Сюзанна посмотрела на нее и спокойно отвечала:
– Наших детей, моих и Жака. Их у нас семеро. Уже три года мы их не видели. Младшему сейчас пять лет, и он называет мою сестру мамой. Меня он вовсе не помнит.
– Семеро детей?
Сюзанна кивнула.
– Семеро. Я не хотела их оставлять, но у меня не было выбора. У Жака родственников нет. Моя сестра в Орлеане взяла нас к себе, но ее хозяйство едва способно прокормить ее собственных детей. – Ее глаза затуманились. – Я не знала, что делать. Потом хозяин попросил Жака поискать домоправительницу, которая умела бы готовить. – Она погладила руку Энни. – Это было еще одно чудо.

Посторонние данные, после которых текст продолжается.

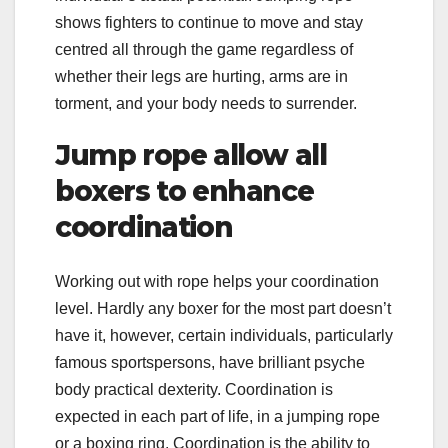
shows fighters to continue to move and stay
centred all through the game regardless of
whether their legs are hurting, arms are in
torment, and your body needs to surrender.
Jump rope allow all
boxers to enhance
coordination
Working out with rope helps your coordination
level. Hardly any boxer for the most part doesn’t
have it, however, certain individuals, particularly
famous sportspersons, have brilliant psyche
body practical dexterity. Coordination is
expected in each part of life, in a jumping rope
or a boxing ring. Coordination is the ability to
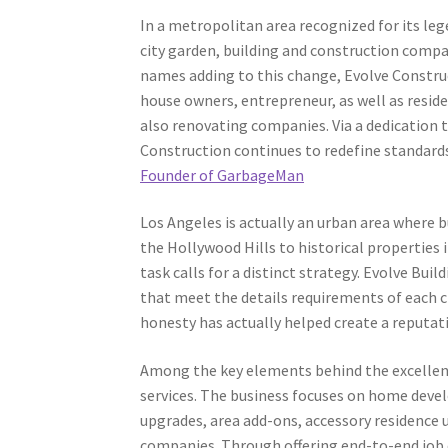
In a metropolitan area recognized for its le
city garden, building and construction compa
names adding to this change, Evolve Constru
house owners, entrepreneur, as well as resi
also renovating companies. Via a dedication 
Construction continues to redefine standard
Founder of GarbageMan
Los Angeles is actually an urban area where 
the Hollywood Hills to historical properties 
task calls for a distinct strategy. Evolve Bu
that meet the details requirements of each cl
honesty has actually helped create a reputati
Among the key elements behind the excellenc
services. The business focuses on home dev
upgrades, area add-ons, accessory residence u
companies. Through offering end-to-end job 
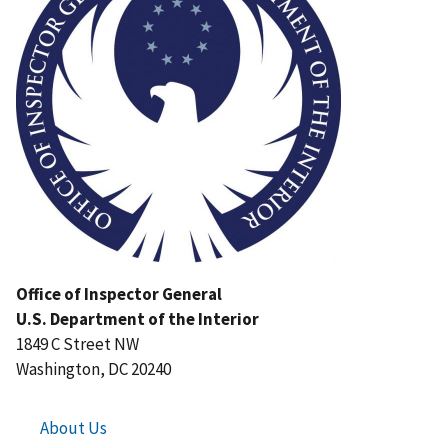
Office of Inspector General
U.S. Department of the Interior
1849 C Street NW
Washington, DC 20240
About Us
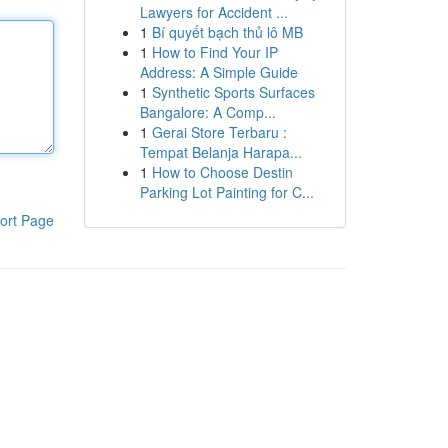
Lawyers for Accident ...
1
Bí quyết bạch thủ lô MB
1
How to Find Your IP
Address: A Simple Guide
1
Synthetic Sports Surfaces
Bangalore: A Comp...
1
Gerai Store Terbaru :
Tempat Belanja Harapa...
1
How to Choose Destin
Parking Lot Painting for C...
ort Page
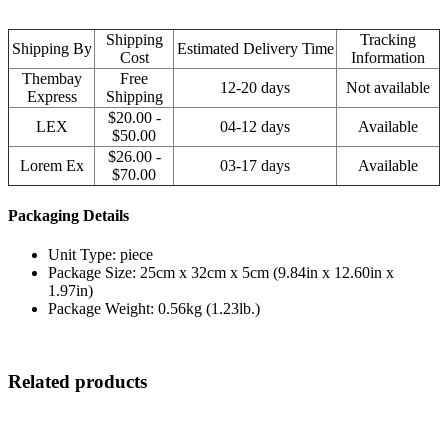
Shipping
Tracking
Shipping By
Estimated Delivery Time
Cost
Information
Thembay
Free
12-20 days
Not available
Express
Shipping
$20.00 -
LEX
04-12 days
Available
$50.00
$26.00 -
Lorem Ex
03-17 days
Available
$70.00
Packaging Details
Unit Type: piece
Package Size: 25cm x 32cm x 5cm (9.84in x 12.60in x
1.97in)
Package Weight: 0.56kg (1.23lb.)
Related products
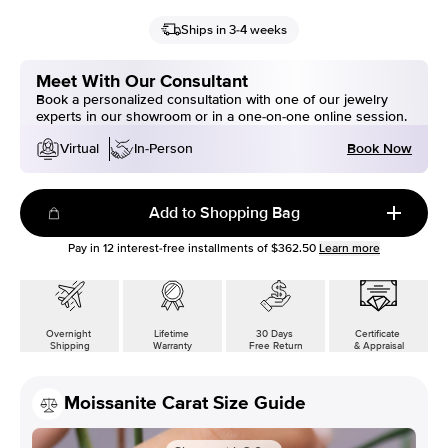
Ships in 3-4 weeks
Meet With Our Consultant
Book a personalized consultation with one of our jewelry
experts in our showroom or in a one-on-one online session.
Book Now
Virtual
In-Person
Add to Shopping Bag
Pay in
12
interest-free installments of
$362.50
Learn more
Overnight
Lifetime
30 Days
Certificate
Shipping
Warranty
Free Return
& Appraisal
Moissanite Carat Size Guide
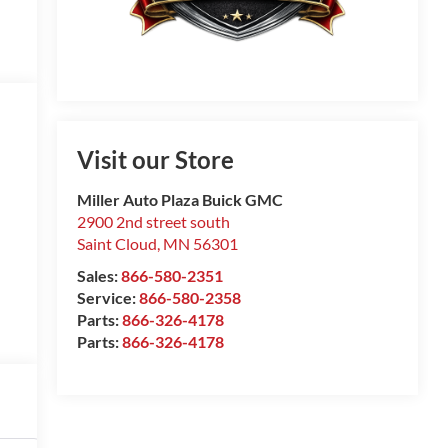
Visit our Store
Miller Auto Plaza Buick GMC
2900 2nd street south
Saint Cloud
,
MN
56301
Sales:
866-580-2351
Service:
866-580-2358
Parts:
866-326-4178
Parts:
866-326-4178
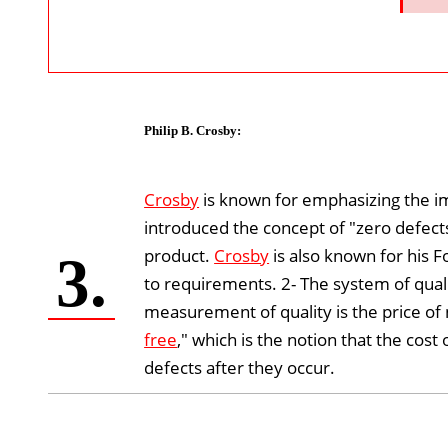
Philip B. Crosby
:
Crosby
is known for emphasizing the i
introduced the concept of "zero defects
product.
Crosby
is also known for his F
3.
to requirements. 2- The system of qual
measurement of quality is the price o
free
," which is the notion that the cost
defects after they occur.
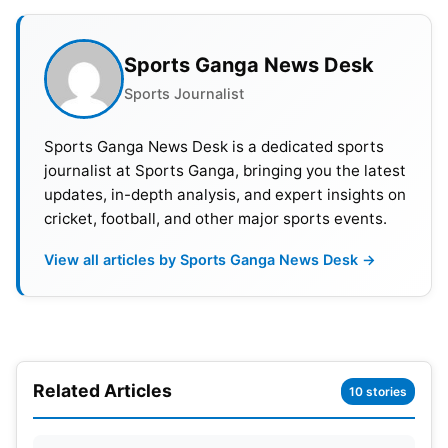
Playing XI India
– Rohit Sharma,
Virat Kohli
,
Ashwin, Ravindra Jadeja,
Shami
, Pujara,
Sports Ganga News Desk
Suryakumar,
KL Rahul
, Axar, Bharat,
Siraj
Sports Journalist
Playing XI Australia
–
David Warner
, S Smith,
Labuschagne,
Sports Ganga News Desk is a dedicated sports
Pat Cummins
(c), Usman Khawaja,
journalist at Sports Ganga, bringing you the latest
Matt Renshaw, Handscomb, Todd Murphy, Nathan
updates, in-depth analysis, and expert insights on
Lyon, Scott Boland, Alex Carry
cricket, football, and other major sports events.
View all articles by Sports Ganga News Desk →
Related Articles
10 stories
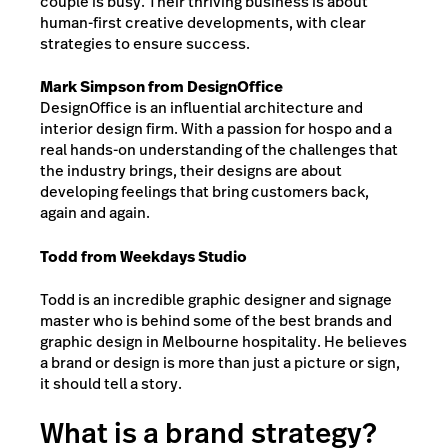
couple is busy. Their thriving business is about
human-first creative developments, with clear
strategies to ensure success.
Mark Simpson from DesignOffice
DesignOffice is an influential architecture and
interior design firm. With a passion for hospo and a
real hands-on understanding of the challenges that
the industry brings, their designs are about
developing feelings that bring customers back,
again and again.
Todd from Weekdays Studio
Todd is an incredible graphic designer and signage
master who is behind some of the best brands and
graphic design in Melbourne hospitality. He believes
a brand or design is more than just a picture or sign,
it should tell a story.
What is a brand strategy?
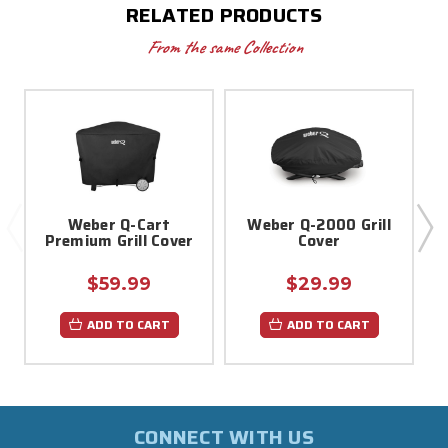
RELATED PRODUCTS
From the same Collection
Weber Q-Cart
Weber Q-2000 Grill
Premium Grill Cover
Cover
$59.99
$29.99
ADD TO CART
ADD TO CART
CONNECT WITH US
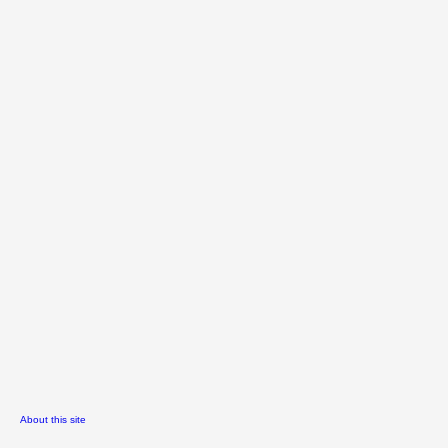
About this site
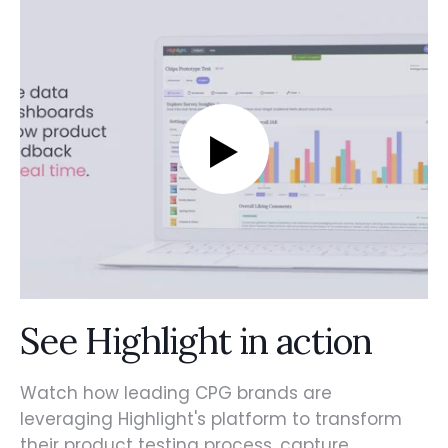
See Highlight in action
Watch how leading CPG brands are
leveraging Highlight's platform to transform
their product testing process, capture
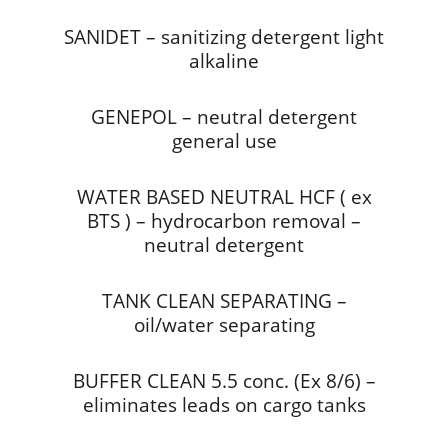
SANIDET – sanitizing detergent light
alkaline
GENEPOL – neutral detergent
general use
WATER BASED NEUTRAL HCF ( ex
BTS ) – hydrocarbon removal –
neutral detergent
TANK CLEAN SEPARATING –
oil/water separating
BUFFER CLEAN 5.5 conc. (Ex 8/6) –
eliminates leads on cargo tanks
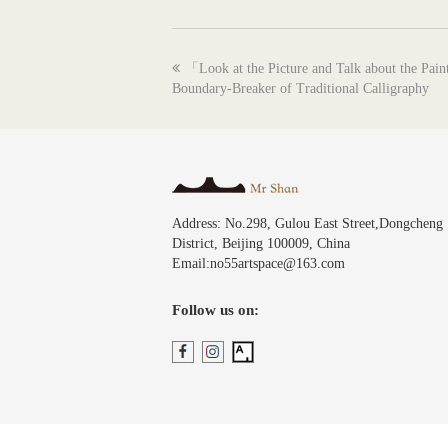
previous
「Look at the Picture and Talk about the Pai
post:
Boundary-Breaker of Traditional Calligraphy
Address: No.298, Gulou East Street,Dongcheng
District, Beijing 100009, China
Email:no55artspace@163.com
Follow us on:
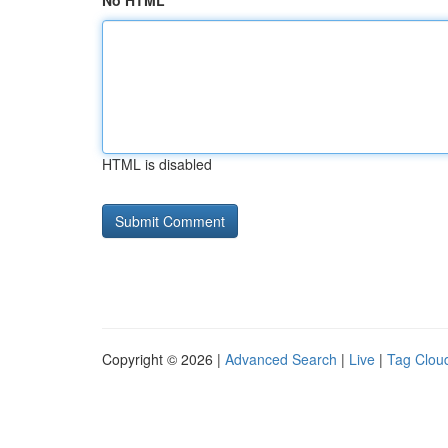
No HTML
HTML is disabled
Copyright © 2026 |
Advanced Search
|
Live
|
Tag Clou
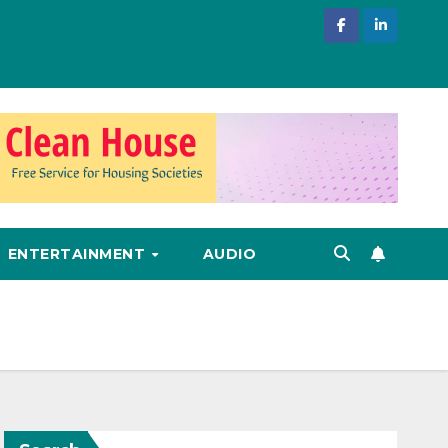
ENTERTAINMENT
AUDIO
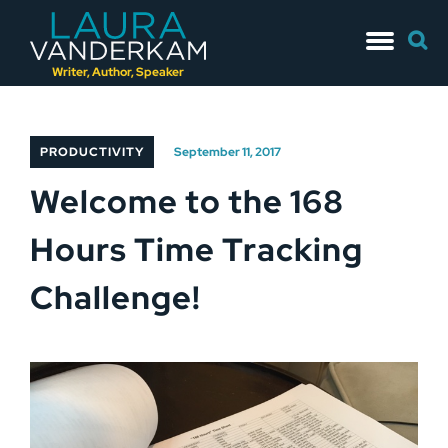
Skip
Searc
to
for:
content
Writer, Author, Speaker
PRODUCTIVITY
September 11, 2017
Welcome to the 168
Hours Time Tracking
Challenge!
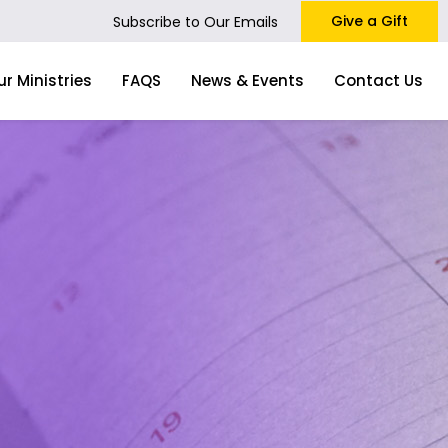
Give a Gift
Subscribe to Our Emails
ur Ministries
FAQS
News & Events
Contact Us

Нашего с ним заработка вполне хватает, чтобы прокормить всех.
Но я не могла взять с собой детей. Его милости ни к чему дом, полный ребятни. Моя сестра согласилась присматривать за ними, если мы сможем посылать деньги на их еду и одежду. – Ее лицо смягчилось. – Они хорошие дети, все трудолюбивые, даже младший. Я знаю, с ними все в порядке, но так больно быть вдали от них. Я, когда уезжала, ушла до того, как они проснулись, и даже не попрощалась с ними. Надеюсь, они простили меня за это.
Энни была ошарашена. Она хорошо относилась к Сюзанне и Жаку, доверяла им, со временем их полюбила, но никогда не подозревала об их тайной боли.